Enes b. Malik der ki:

" Günlerce sonra, Peygamber aleyhisselam, beni yanına çağırıp:

'Ey Enes! Git, bana Ebu Bekri's-Sıddık'ı, Ömer b. Hattab'ı, Osman b. Affan'ı, Abdurrahman b. Avf'ı, Sa'd b. Ebi Vakkas'ı, Talhayı, Zübeyr'i ve Ensardan bir hayli sayıda Ensarı benim yanıma çağır! ' buyurdu.

Ben de gidip onları çağırdım.

Onlar Peygamber aleyhisselamın yanında toplandıkları zaman, Peygamber aleyhisselam:

'Hamd olsun Allah'a ki, verdiği nimetlerle övülen O'dur!

Kuvvet ve kudretinden dolayı kendisine ibadet edilen O'dur!

Mülk ve saltanatından dolayı kendisine boyun eğilen O'dur!

Azabından korkulan, yanındaki nimetleri umulan O'dur!

Yerde ve göklerde hükmünü yürüten O'dur!

Kudretiyle halkı yaratan, hikmetiyle mümtaz kılan, izzetiyle sağlamlaştırman O'dur!

Gönderdiği dini ve Peygamberi Muhammed'le halkı şereflendiren O'dur!

Yüce Allah karşılıklı hısımlıkla nesebleri birbirine katmayı emir buyurmuş, Tarz kılmış ve bununla günahları ortadan kaldırmıştır.
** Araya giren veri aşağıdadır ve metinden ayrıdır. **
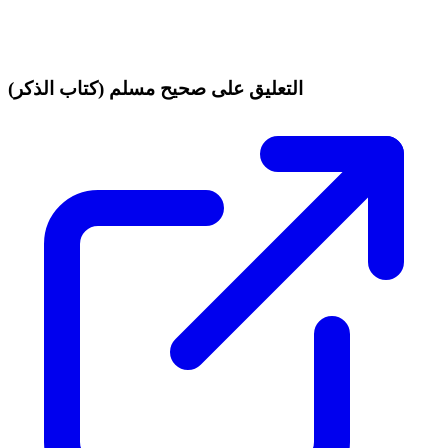
التعليق على صحيح مسلم (كتاب الذكر)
Yüce Allah kazanın kadere göre, kaderin de kazaya göre cereyanını emir buyurmuştur.

Her kaderin eceli, her ecelin de Kitab'da yeri vardır.

Yemhullâhü mâ yeşâu ve yusbitu ve indehû ummu'l-kitâb [Ra'd: 39= Allah ne dilerse (onu yapar. Bazısını) imha eder (vücûda getirmez, bazısını da) vücuda getirir. Ana Kitab (Levh-i Mahfuz) O'nun nezdindedir].

Yüce Allah, Hatice'nin kızı Fatma'yı Ebu Talib'in oğlu Ali'ye nikahlamamı bana emir buyurdu.

Sizler şahit olunuz: Fâtıma'yı 400 miskal gümüş mehirle Ali'ye nikahladım' buyurdu.

Sonra da, bir tabak hurma koruğu, çağlası getirtip önümüze koydurdu ve kapıştırdı.

Fâtıma ile Ali hakkında da:

'Allah sizin dağınık işlerinizi toplasın! Nikâhınızı mübarek kılsın! İkinizden güzel ve pek çok nesil çıkarsın! 290 Allah'ım! Bu evliliği ikisi hakkında da mübarek kıl! ' diyerek dua etti." 291

-------------------------------------

290. Muhibbüt-Taberî, Rıyâdun-nadrâ, c. 2, s. 241 -242, Kastalânî, Mevahibü’l-Ledünniye, c. 1, s. 116-117, Zürkânî, Mevâhibü’l-ledünniye Şerhi, c. 2, s. 5-6.

291. İbn Esîr, Usdu'l-gâbe, c. 7, s. 222, Diyarbekrî, Târîhu'l-hamîs, c. 1, s. 411, Zürkânî, Mevâhibü'l-ledünniye Şerhi, c. 2, s. 7.